Job |
Set down every line of text from all of the records below without changing anything, and leave the pictures out of your answer.

Entries supplied |
§ §

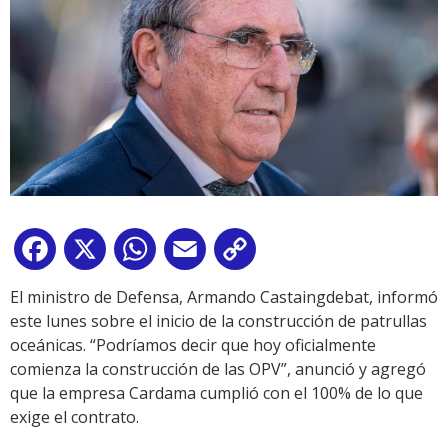
Facebook
X
WhatsApp
Email
Copy
Link
El ministro de Defensa, Armando Castaingdebat, informó
este lunes sobre el inicio de la construcción de patrullas
oceánicas. “Podríamos decir que hoy oficialmente
comienza la construcción de las OPV”, anunció y agregó
que la empresa Cardama cumplió con el 100% de lo que
exige el contrato.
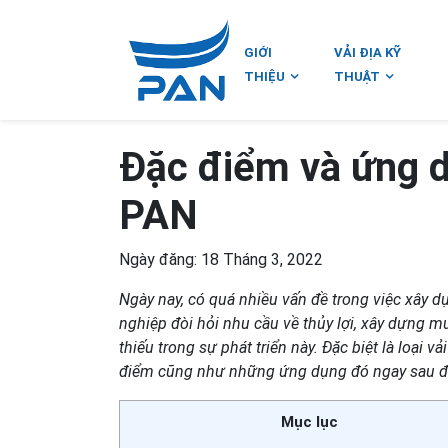
GIỚI
VẢI ĐỊA KỸ
THIỆU
THUẬT
Đặc điểm và ứng dụ
PAN
Ngày đăng: 18 Tháng 3, 2022
Ngày nay, có quá nhiều vấn đề trong việc xây d
nghiệp đòi hỏi nhu cầu về thủy lợi, xây dựng m
thiếu trong sự phát triển này. Đặc biệt là loại 
điểm cũng như những ứng dụng đó ngay sau đ
Mục lục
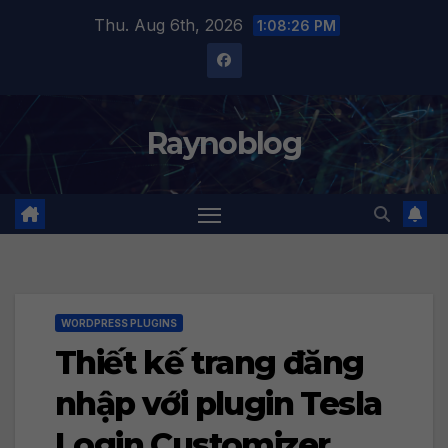
Skip
Thu. Aug 6th, 2026
1:08:27 PM
to
content
Raynoblog
WORDPRESS PLUGINS
Thiết kế trang đăng
nhập với plugin Tesla
Login Customizer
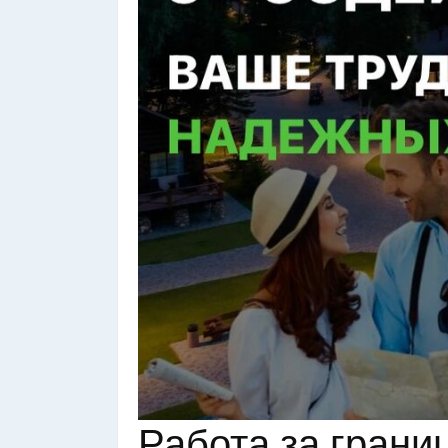
Работа за грани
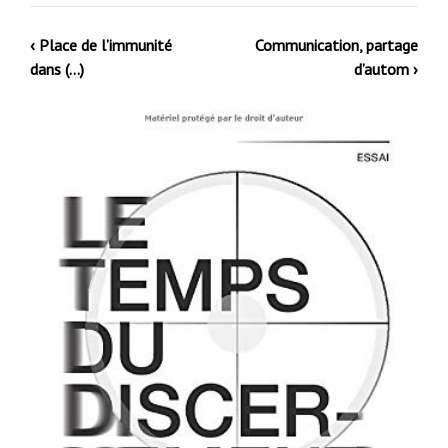
‹ Place de l’immunité
Communication, partage
dans (…)
d’autom ›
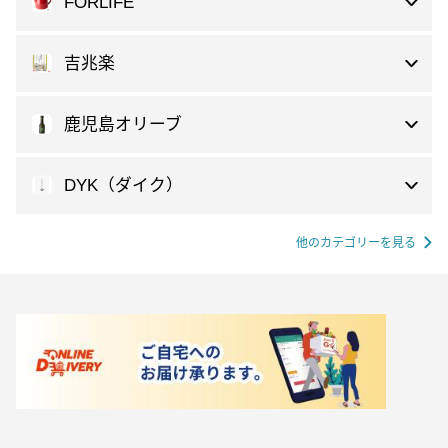
FORLIFE
吉兆楽
鹿児島オリーブ
DYK（ダイク）
他のカテゴリーを見る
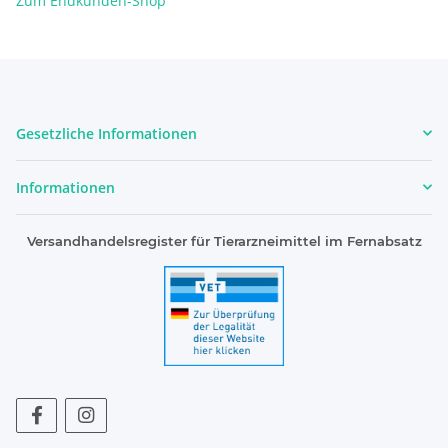
Zum Endkunden-Shop
Gesetzliche Informationen
Informationen
Versandhandelsregister für Tierarzneimittel im Fernabsatz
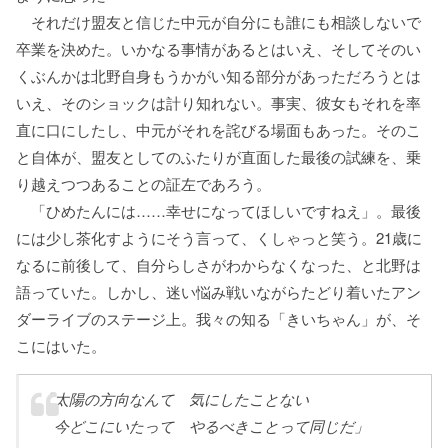
それだけ盟友と信じた中元が自分にも誰にも相談しないで
卒業を決めた。いかなる事情があるとはいえ、そしてそのい
くぶんかは北野自身もうかがい知る部分があっただろうとは
いえ、そのショックは計り知れない。事実、彼女もそれを率
直に口にしたし、中元がそれを詫びる場面もあった。そのこ
と自体が、盟友としてのふたりが直面した最後の試練を、乗
り越えつつあることの証左であろう。
「ひめたんには……幸せになってほしいですねえ」。最後
には少し茶化すようにそう言って、くしゃっと笑う。21歳に
なるに前後して、自分らしさがわからなくなった、と北野は
語っていた。しかし、迷い悩み戦いながらたどり着いたアン
ダーライブのステージ上。我々の知る「きいちゃん」が、そ
こにはいた。
「太陽の方向なんて 気にしたことない
今どこにいたって やるべきことって同じだ」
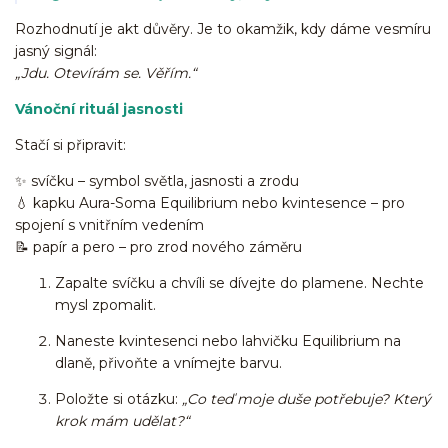
Rozhodnutí je akt důvěry. Je to okamžik, kdy dáme vesmíru
jasný signál:
„Jdu. Otevírám se. Věřím.“
Vánoční rituál jasnosti
Stačí si připravit:
✨ svíčku – symbol světla, jasnosti a zrodu
💧 kapku Aura-Soma Equilibrium nebo kvintesence – pro
spojení s vnitřním vedením
📝 papír a pero – pro zrod nového záměru
Zapalte svíčku a chvíli se dívejte do plamene. Nechte
mysl zpomalit.
Naneste kvintesenci nebo lahvičku Equilibrium na
dlaně, přivoňte a vnímejte barvu.
Položte si otázku:
„Co teď moje duše potřebuje? Který
krok mám udělat?“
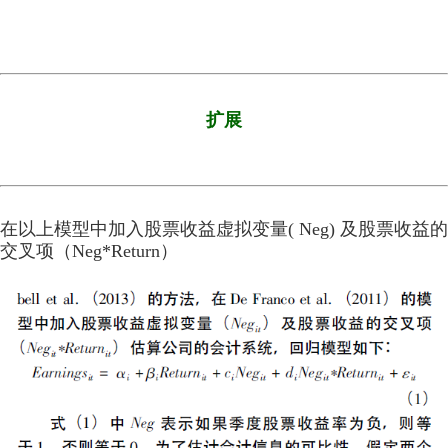
文献1：会计信息可比性与股价崩盘风险_江轩宇.pdf
文献2：会计信息可比性研究评述及未来展望_袁知柱.pdf
文献3：会计师事务所行业专长与会计信息可比性_来自我国证券市场的证
据_谢盛纹.pdf
文献4：提高会计信息可比性能抑制盈余管理吗_胥朝阳.pdf
月个股回报率.dta
扩展
月个股回报率.xlsx
在以上模型中加入股票收益虚拟变量( Neg) 及股票收益的
交叉项（Neg*Return）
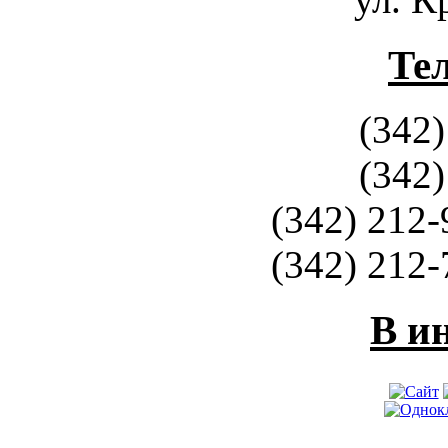
Те
(342)
(342)
(342) 212-
(342) 212-
В и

§ §

Written answer |
Facebook
X
WhatsApp
Email
Copy
Link
El ministro de Defensa, Armando Castaingdebat, informó
este lunes sobre el inicio de la construcción de patrullas
oceánicas. “Podríamos decir que hoy oficialmente
comienza la construcción de las OPV”, anunció y agregó
que la empresa Cardama cumplió con el 100% de lo que
exige el contrato.
GIỚI
VẢI ĐỊA KỸ
THIỆU
THUẬT
Đặc điểm và ứng dụ
PAN
Ngày đăng: 18 Tháng 3, 2022
Ngày nay, có quá nhiều vấn đề trong việc xây d
nghiệp đòi hỏi nhu cầu về thủy lợi, xây dựng m
thiếu trong sự phát triển này. Đặc biệt là loại 
điểm cũng như những ứng dụng đó ngay sau đ
Mục lục
Skip
Thu. Aug 6th, 2026
1:08:27 PM
to
content
Raynoblog
WORDPRESS PLUGINS
Thiết kế trang đăng
nhập với plugin Tesla
Login Customizer
Работа за грани
‹ Place de l’immunité
Communication, partage
dans (…)
d’autom ›
FORLIFE
吉兆楽
鹿児島オリーブ
DYK（ダイク）
他のカテゴリーを見る
Zum Endkunden-Shop
Gesetzliche Informationen
Informationen
Versandhandelsregister für Tierarzneimittel im Fernabsatz
それだけ盟友と信じた中元が自分にも誰にも相談しないで
卒業を決めた。いかなる事情があるとはいえ、そしてそのい
くぶんかは北野自身もうかがい知る部分があっただろうとは
いえ、そのショックは計り知れない。事実、彼女もそれを率
直に口にしたし、中元がそれを詫びる場面もあった。そのこ
と自体が、盟友としてのふたりが直面した最後の試練を、乗
り越えつつあることの証左であろう。
「ひめたんには……幸せになってほしいですねえ」。最後
には少し茶化すようにそう言って、くしゃっと笑う。21歳に
なるに前後して、自分らしさがわからなくなった、と北野は
語っていた。しかし、迷い悩み戦いながらたどり着いたアン
ダーライブのステージ上。我々の知る「きいちゃん」が、そ
こにはいた。
「太陽の方向なんて 気にしたことない
今どこにいたって やるべきことって同じだ」
Rozhodnutí je akt důvěry. Je to okamžik, kdy dáme vesmíru
jasný signál:
„Jdu. Otevírám se. Věřím.“
Vánoční rituál jasnosti
Stačí si připravit:
✨ svíčku – symbol světla, jasnosti a zrodu
💧 kapku Aura-Soma Equilibrium nebo kvintesence – pro
spojení s vnitřním vedením
📝 papír a pero – pro zrod nového záměru
Zapalte svíčku a chvíli se dívejte do plamene. Nechte
mysl zpomalit.
Naneste kvintesenci nebo lahvičku Equilibrium na
dlaně, přivoňte a vnímejte barvu.
Položte si otázku:
„Co teď moje duše potřebuje? Který
krok mám udělat?“
文献1：会计信息可比性与股价崩盘风险_江轩宇.pdf
文献2：会计信息可比性研究评述及未来展望_袁知柱.pdf
文献3：会计师事务所行业专长与会计信息可比性_来自我国证券市场的证
据_谢盛纹.pdf
文献4：提高会计信息可比性能抑制盈余管理吗_胥朝阳.pdf
月个股回报率.dta
扩展
月个股回报率.xlsx
在以上模型中加入股票收益虚拟变量( Neg) 及股票收益的
交叉项（Neg*Return）
Те
(342)
(342)
(342) 212-
(342) 212-
В и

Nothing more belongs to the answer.